You glance furtively around to see if there is surveillance anywhere. Coast looks clear. You’re on your own property…but your CPR/First Aid certificate has expired, so it’s likely highly illegal for you to be treating your son after his bike accident in your driveway; an accident in which blood is gushing everywhere from gashes and rips all over his body. You can’t let the system stop you. You are a doctor. Otherwise, why would you have invested two hours of your life a decade ago going to med school to get that coveted diploma that says: you are a doctor? Technically it says “you passed your CPR/First Aid certification. The reality of course, is that You are a doctor, lapsed diploma or not, so you treat your son, damn the consequences. It’s the right thing, and thanks to you, he survives. You are truly a front line fellow.

You listen to the experts.

In this case, to your ten-year old son, and he reminds you again that the Washington Post is fairly well rated on media bias charts, though not quite as neutral or reliable as BBC or NPR. You’ve had many of these conversations, and you find yourself marveling at how much you’re learning about the news and the world from your son, and you start to wonder (again) if this is a good thing, but you’ve already been sucked up into (another) conversation about whether or not William Burr is one of the worst Attorney Generals ever (answer: he is). And I misspelled his name on purpose. You think about how exhausting it is to have some of the same types of conversations over and over again, and then you reality-check yourself with the reality that you’re going engaging in meaningful dialogues about politics with your ten-year old. And that’s kinda neat.

You figure it out.

You figure out how to get a sewing machine going again, while simultaneously holding a squirming infant who is eager to help troubleshoot.
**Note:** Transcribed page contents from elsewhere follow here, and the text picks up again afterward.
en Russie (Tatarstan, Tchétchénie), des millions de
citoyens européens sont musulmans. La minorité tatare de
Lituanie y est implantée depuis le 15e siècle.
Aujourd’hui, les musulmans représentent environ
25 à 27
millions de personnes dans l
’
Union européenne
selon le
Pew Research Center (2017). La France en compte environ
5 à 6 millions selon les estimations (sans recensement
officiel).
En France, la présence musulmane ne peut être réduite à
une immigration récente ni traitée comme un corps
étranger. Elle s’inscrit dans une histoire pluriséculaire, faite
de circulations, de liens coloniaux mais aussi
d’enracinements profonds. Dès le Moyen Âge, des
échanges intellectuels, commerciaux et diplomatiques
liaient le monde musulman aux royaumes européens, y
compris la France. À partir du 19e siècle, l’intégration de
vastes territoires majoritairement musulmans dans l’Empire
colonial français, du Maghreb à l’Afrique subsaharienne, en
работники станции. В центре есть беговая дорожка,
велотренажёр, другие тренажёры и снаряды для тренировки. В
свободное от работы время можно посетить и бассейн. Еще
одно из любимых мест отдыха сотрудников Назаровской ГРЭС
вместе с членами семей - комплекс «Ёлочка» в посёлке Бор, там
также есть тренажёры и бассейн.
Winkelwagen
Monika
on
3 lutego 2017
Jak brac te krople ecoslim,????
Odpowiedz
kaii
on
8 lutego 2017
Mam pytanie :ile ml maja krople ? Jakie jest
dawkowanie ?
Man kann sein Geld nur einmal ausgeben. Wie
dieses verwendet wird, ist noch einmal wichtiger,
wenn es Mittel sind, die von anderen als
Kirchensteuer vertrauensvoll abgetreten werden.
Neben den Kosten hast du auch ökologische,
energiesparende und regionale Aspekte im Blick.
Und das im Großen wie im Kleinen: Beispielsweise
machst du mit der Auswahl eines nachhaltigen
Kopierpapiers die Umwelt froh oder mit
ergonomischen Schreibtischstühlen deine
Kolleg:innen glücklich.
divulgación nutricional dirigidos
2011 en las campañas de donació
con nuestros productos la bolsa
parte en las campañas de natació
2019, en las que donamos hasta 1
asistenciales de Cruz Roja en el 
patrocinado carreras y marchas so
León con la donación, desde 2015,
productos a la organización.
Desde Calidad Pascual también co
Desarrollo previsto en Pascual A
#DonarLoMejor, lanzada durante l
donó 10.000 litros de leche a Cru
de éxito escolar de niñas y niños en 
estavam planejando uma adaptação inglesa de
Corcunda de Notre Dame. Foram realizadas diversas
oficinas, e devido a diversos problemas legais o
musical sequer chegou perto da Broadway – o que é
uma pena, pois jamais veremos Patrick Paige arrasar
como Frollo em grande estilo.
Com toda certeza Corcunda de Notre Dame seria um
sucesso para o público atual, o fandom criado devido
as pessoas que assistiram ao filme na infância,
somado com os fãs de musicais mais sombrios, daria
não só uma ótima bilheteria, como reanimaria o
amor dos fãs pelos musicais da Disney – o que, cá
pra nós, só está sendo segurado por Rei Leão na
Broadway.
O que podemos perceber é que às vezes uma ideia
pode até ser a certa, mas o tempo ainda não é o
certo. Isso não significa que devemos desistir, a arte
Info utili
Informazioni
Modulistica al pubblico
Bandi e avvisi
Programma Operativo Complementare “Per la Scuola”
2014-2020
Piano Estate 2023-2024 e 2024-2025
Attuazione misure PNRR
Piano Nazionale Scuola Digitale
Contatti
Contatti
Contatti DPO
You do this because your 13-year old wants to sew a new mask. So you find a way. That is what you do. You find a way, or you make a way. When you have children who want to make, create, invent…you make a way for that to happen. So you fix a sewing machine with the help of an infant.

You drink.

That’s what front like warriors do when they come up for momentary breaths. They drink. They drink hard. You drink with your buddies and tell war stories.

So that’s what you do, especially if you have a buddy named Becca. You drink reality not away, but enough to give the recent bit a little bitta distance; decaf cuppa coffee in hand, sitting in rusty bistro chairs on the front porch in the dark by the light of the moon and telling tales of the beasts, the little beasts, the loud temperamental beasts and their big hearts and…maybe we should go wake them. Just for a few more minutes.

You live life hard. That’s what you do.